One reason for this is that roto-chickens don't sit in the warming display for too long. Store employees pull chickens that haven't sold after two hours; the leftovers are chilled and then used in other Costco products: rotisserie chicken soup, rotisserie chicken salad and rotisserie chicken Alfredo.
Second is price. At $4.99 apiece, the chickens are now loss leaders. Company executives appear to believe, possibly based on market research, that chicken customers purchase many other items on each store visit, resulting in higher total sales at checkout.
The Costco chicken also is the subject of lore. Many, many online recipes offer ideas for incorporating roto-chicken in more complicated preparations.
I even read that Julia Child, the famed cookbook author, was a Costco chicken devotee. I thought initially that this could not possibly be true. But I was wrong. An internet search turned up this bit from a Washington Post article in 2009.
"She (Child) was not a snob about food," said her publicist. "I remember lunch one
day at her house: There was iceberg lettuce on the table, Hellmann's mayonnaise and
chicken. I said, 'This chicken is delicious,' " only to have Child reveal that it had come
from Costco. "She loved chicken and hot dogs from Costco."

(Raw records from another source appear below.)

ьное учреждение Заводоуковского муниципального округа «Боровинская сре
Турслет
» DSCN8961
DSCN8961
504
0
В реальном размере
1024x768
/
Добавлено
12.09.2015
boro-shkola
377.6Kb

(Costco has sold a hot dog/soda combo for $1.50 since the 1980s; I am not a tube
steak fan and so have yet to sample this delicacy. Still, if Julia Child liked them . . . .)
Nineteen E-coli cases in several states last year were traced to Costco rotisserie chicken salad. The culprit could have been the chicken or another ingredient in the salads. The E-coli hasn't flared up again, and 19 stomach viruses is not many out of 80 million chickens sold. On the other hand, if you were one of the people who got sick, you probably would take a different view.
Costco chicken critics complain that the chickens are not organic enough, and Costco has pledged to sell only antibiotic-free chickens by sometime in 2017. Nutritionists (and I) go back and forth on this issue. At this point, free-range, organic chicken constitutes a very tiny, very expensive portion of the U.S. market. With time, perhaps, this will change.